Однако с точки зрения «удовольствия от текста» Левин вызывает у читателя разочарование. Разделы, которые касаются его, далеко не так привлекательны или заразительны, как разделы, касающиеся Анны и Вронского (с возможной квалификацией, что к концу книги сцены между Анной и Вронским становятся все более и более смехотворными и неприятными), и хотя мораль, наложенная на книгу, может быть ясной, таков и тот факт, что хорошая мораль не обязательно способствует хорошему чтению. Из-за относительного утомления и недостаточной вовлеченности в разделы книги Левина я не могу не чувствовать, что порой сам Толстой скучал с ним, хотя он представляет все, что текст признает ценным. Если мы вернемся к известной вступительной строке романа, то несчастная семья создает повествование. «Счастливая семья» Левина закрывает текст; будучи такой же, как любая другая счастливая семья, она не создает повествования.

Любой великий писатель также должен быть великим читателем, и по тому, как он пишет об Анне, читатель чувствует любовь Толстого к своему собственному творению; несмотря на ее грех, несмотря на ее нарциссизм (который в конечном итоге перерастает в своего рода истерию), возможно, даже несмотря на то, что он намеревался написать роман о «вечной справедливости» 3, мы чувствуем, что в довольно интуитивно, что Толстой испытывает глубокую и неизменную любовь к своей героине.

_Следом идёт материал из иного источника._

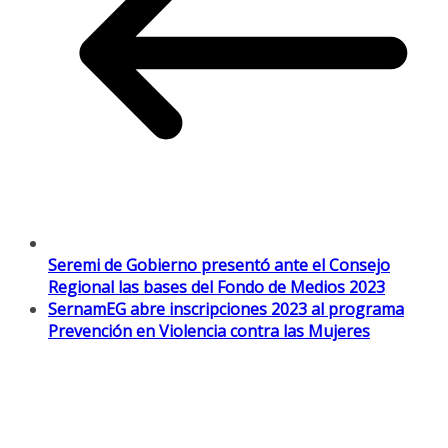
Seremi de Gobierno presentó ante el Consejo
Regional las bases del Fondo de Medios 2023
SernamEG abre inscripciones 2023 al programa
Prevención en Violencia contra las Mujeres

Мы чувствуем эту верность, возможно, наиболее сильно в его обращении с самоубийством Анны. Ее последние мысли и движения, когда она бросается под поезд, похоже, перекликаются с ее жизнью с тех пор, как в нее вошел Вронский: «… легким движением, словно готовясь снова встать, [она] опустилась на колени. И в тот же момент она пришла в ужас от того, что она делала. ?Где я? Что я делаю? Почему? »Она хотела подняться, откинуться назад, но что-то огромное и неумолимое толкнуло ее голову и потянуло за ней». (768) Даже когда вы знаете, что это грядет, это почти невыносимо жестокое чтение; кажется, что сам текст отражает ужас ее смерти, поскольку он сразу же отказывается говорить о Сергее Ивановиче и о продажах его книг или об их отсутствии.

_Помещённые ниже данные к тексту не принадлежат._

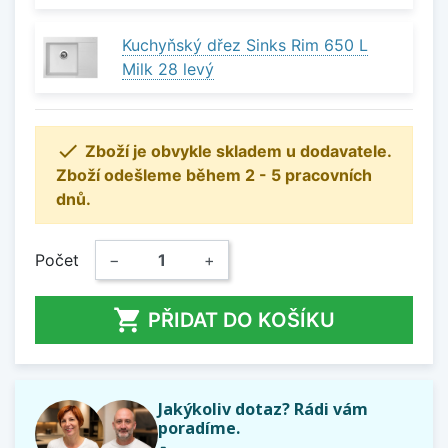
Kuchyňský dřez Sinks Rim 650 L
Milk 28 levý

Zboží je obvykle skladem u dodavatele.
Zboží odešleme během 2 - 5 pracovních
dnů.
Počet
−
+

PŘIDAT DO KOŠÍKU
Jakýkoliv dotaz? Rádi vám
poradíme.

Пытаясь прояснить авторское суждение в этом великом романе, мы сталкиваемся с центральным разломом, на который обратил внимание Исаия Берлин, с его двойной формулировкой о Толстом, как о лисьем еже, конфликте между тем, что мессианский моралист знал, что он должен поставить в своем романе, и о чем писатель любил писать. В конце концов, возможно, потому что Толстой был лучшим писателем, чем истинным моралистом, я не уверен, что Толстой когда-либо совмещал суждение Анны в романе с его собственным сочувствием и любовью к ней. Результатом является роман, разделенный, непростой «мстительностью» своего собственного осуждения, возможно, гордый своим главным посланием жизни ради истины и «добра» (817) в жизни, но в конечном счете неспособный полностью убедить нас в том, что он тяготеет к своему запутанному и вынужденному моральному центру.

Зарегистрируйся, чтобы продолжить изучение работы

    Поделиться сочинением
    Ещё сочинения
    Нет времени делать работу? Закажите!

    Отправляя форму, вы соглашаетесь с политикой конфиденциальности и обработкой ваших персональных данных.